Apparently, the hacker uploaded the photos to the website 4chan and was attempting to sell additional photos for Bitcoin currency. The hacker reportedly then claimed to merely be in possession of the photos and not the person who initially obtained them. 

iCloud is Apple's online cloud storage utility that can wirelessly backup iOS device users' data. It is an optional backup utility, but if used, it is able to store photos, emails, contacts and more. Once stored on iCloud's servers, users can then access backed up data from any device with an internet connection. 

Are the photos genuine? Many of them are. Several of the stars--including Jennifer Lawrence, Mary-Elizabeth Winstead and Kate Upton--have confirmed that the photos of them leaked this weekend are indeed real. Lawrence and Upton's representation have threatened legal action against anyone copying or disseminating the photos, while Winstead angrily decried the leak on her twitter account. 

Not all of the photos turned out to be real, however. Notably, photos of Victoria Justice were proven to be fake. "These so called nudes of me are FAKE people. Let me nip this in the bud right now. *pun intended,*" Justice tweeted yesterday.

iCloud is accessed by users logging into the iCloud website with a username and password. The likelihood that the hacker somehow figured out the actual login credentials of all these stars is remote. What's more likely is that they discovered some previously unknown vulnerability in iCloud and then exploited it. 

The data stored in iCloud is encrypted, so if a hacker somehow hacked into iCloud itself, they would've needed a way to decrypt the photos to make them visibly. This is unlikely. Apple uses a secure authentication system within each of its core apps that make manually entering a password each time you need to access your data unnecessary. This way of doing away with the need for passwords within apps is supposed to be very secure. Clearly it wasn't as secure as people thought.

# [GIVEN DATA]
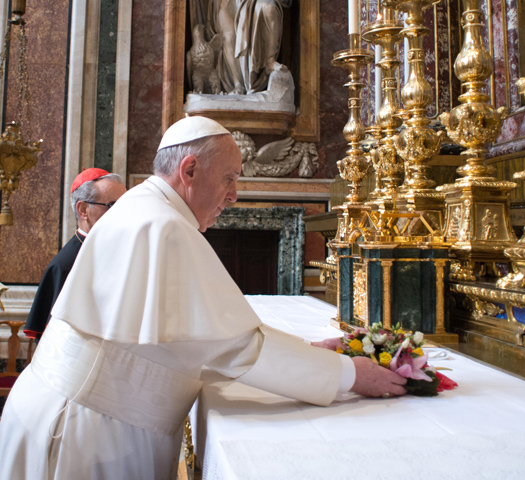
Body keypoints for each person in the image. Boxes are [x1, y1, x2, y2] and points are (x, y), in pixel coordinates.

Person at [0, 116, 406, 480]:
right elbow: (236, 349)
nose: (234, 195)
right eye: (230, 178)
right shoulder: (162, 226)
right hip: (84, 435)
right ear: (190, 169)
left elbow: (183, 344)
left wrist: (308, 350)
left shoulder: (147, 211)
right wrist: (350, 375)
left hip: (81, 416)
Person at [23, 169, 127, 341]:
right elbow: (57, 341)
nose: (123, 213)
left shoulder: (119, 250)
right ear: (83, 210)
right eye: (113, 206)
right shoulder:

# [WHAT YOU NEED TO DO]
1 – Using the iCloud photo leak article, explain why it is unlikely that the hacker broke into iCloud itself. Answer in one to three sentences.
2 – Quote the iCloud photo leak article word for word, starting at "iCloud is accessed" and ending at "then exploited it.", including both.
3 – Say whether each statement agrees with the iCloud photo leak article. Give yes or no for each, followed by the article's deciding words, quoted exactly.
(a) Using iCloud backup is required for iOS device users.
(b) The photos of Victoria Justice were shown to be fake.
(c) The hacker claimed to be the person who first obtained the photos.

# [ANSWERS FOR THE EXERCISE]
1 – The data stored in iCloud is encrypted. A hacker who broke into iCloud itself would therefore have needed a way to decrypt the photos before they could be seen.

2 –
iCloud is accessed by users logging into the iCloud website with a username and password. The likelihood that the hacker somehow figured out the actual login credentials of all these stars is remote. What's more likely is that they discovered some previously unknown vulnerability in iCloud and then exploited it.

3 –
(a) No: "It is an optional backup utility"
(b) Yes: "Notably, photos of Victoria Justice were proven to be fake."
(c) No: "claimed to merely be in possession of the photos and not the person who initially obtained them"